● **COMPITO RICHIESTO**:
Prosegui il brano sull'All-Star Game dell'NBA riportato qui sotto, riprendendo subito dopo la sua ultima frase.

Nella conferenza stampa post-partita, inconsciamente o inavvertitamente o in entrambi i modi, Steph Curry ha detto che durante l’All-Star Game di domenica ci sono stati momenti in cui “sembrava che il gioco fosse un po’ in mezzo”. Curry ha anche detto che il formato a torneo e la durata relativamente ridotta delle partite (42 minuti di basket in totale sono stati giocati nelle tre ore di durata della serata) non hanno “permesso di costruire una solida trama” e che il giorno prima Kyrie Irving aveva chiesto se avrebbero “giocato quest’anno” e Curry ha confermato di sì.
Tutto ciò non vuole essere denigratorio, certamente non nei confronti di Curry e nemmeno del gioco in sé, almeno al suo valore nominale. L’All-Star Game appartiene a un’epoca passata. È stato creato per quando la nostra esposizione alle più grandi star del campionato non poteva essere soddisfatta da un rapido scorrimento o da una ricerca, o dai loro filmati e contenuti amatoriali o professionali che arrivavano nei nostri ancora inesistenti feed dei social media. La partita è ancora un evento in cui le superstar occupano fisicamente lo stesso parquet in una configurazione così specifica per una sola volta nel corso della stagione, ma il suo scopo è cambiato.
Da un certo punto in poi l’All-Star Game è diventato un evento polivalente. Un evento per soddisfare gli sponsor, attirare nuovi marchi e spingere i partner dell’NBA verso il suo pubblico di riferimento. È diventato anche un evento che si preoccupa dell’innovazione – come i cani robot che sventolano le magliette tra la folla durante le pause pubblicitarie – e che celebra le persone e il “prodotto”. Si tratta di un territorio nuovo e maturo per gli influencer, di uno vecchio di favore per le celebrità, di un’occasione mista per i media e di un sacco di lavoro per lo staff dell’NBA. È una conclusione agrodolce, a volte bizzarra e stanca di un lungo fine settimana, contemporaneamente gioiello della corona e traguardo, e da qualche parte in mezzo a tutto questo si gioca una partita di pallacanestro.

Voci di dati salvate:

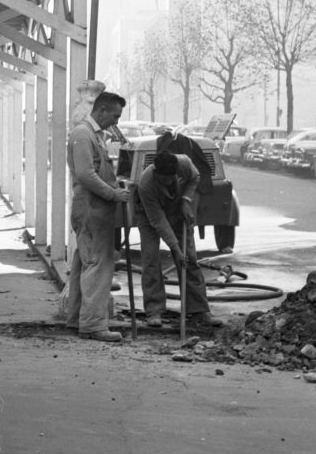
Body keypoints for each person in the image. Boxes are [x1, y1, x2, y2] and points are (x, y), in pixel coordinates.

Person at [64, 91, 131, 342]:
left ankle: (76, 319)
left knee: (85, 263)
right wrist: (113, 194)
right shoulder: (83, 134)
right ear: (101, 109)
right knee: (97, 267)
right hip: (92, 209)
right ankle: (92, 325)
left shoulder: (94, 135)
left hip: (96, 210)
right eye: (114, 115)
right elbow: (85, 174)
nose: (116, 122)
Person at [133, 149, 223, 329]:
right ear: (156, 173)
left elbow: (195, 178)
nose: (167, 182)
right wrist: (175, 248)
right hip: (149, 215)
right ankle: (154, 310)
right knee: (150, 259)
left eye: (171, 178)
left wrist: (186, 200)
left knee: (190, 258)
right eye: (163, 179)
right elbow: (158, 220)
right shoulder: (146, 183)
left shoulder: (185, 163)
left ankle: (198, 310)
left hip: (177, 209)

● **RISPOSTA ATTESA**:
L’evento non ha assunto tutte queste caratteristiche in una sola volta. La progressione è stata graduale, con piccole aggiunte e aggiustamenti apportati nel corso degli anni. Il problema è che, man mano che si aggiungono nuovi componenti, nulla viene eliminato. Il risultato è l’ingombrante, laboriosa, costosa e lunghissima notte che abbiamo davanti.
In qualità di ambasciatore de facto della Baia, Curry è stato coinvolto in alcune decisioni relative al formato dell’All-Star Game di quest’anno. Per la maggior parte è sembrato soddisfatto, ma ha notato che c’è sempre un margine di miglioramento. Ha detto che ognuno dei partecipanti ha la possibilità di scegliere di fare ciò che vuole. Beh, se solo fosse così.
Nikola Jokic ha detto che forse è arrivato il momento di accettare che le cose stanno in questa maniera, Jaylen Brown ha ammesso nel suo All-Star media availability un giorno prima della partita di non avere idea di come funzionasse il nuovo formato e Draymond Green, fedele al proprio personaggio, ha detto di non ritenere giusto che una squadra di ragazzini abbia avuto la possibilità di giocare la partita a causa dell’adeguamento del formato.
Gli All-Star hanno già una scelta. Come gruppo, rappresentano le figure decisionali più valide della Lega. Eppure, una scelta, fatta, è molto diversa da un’opinione, offerta.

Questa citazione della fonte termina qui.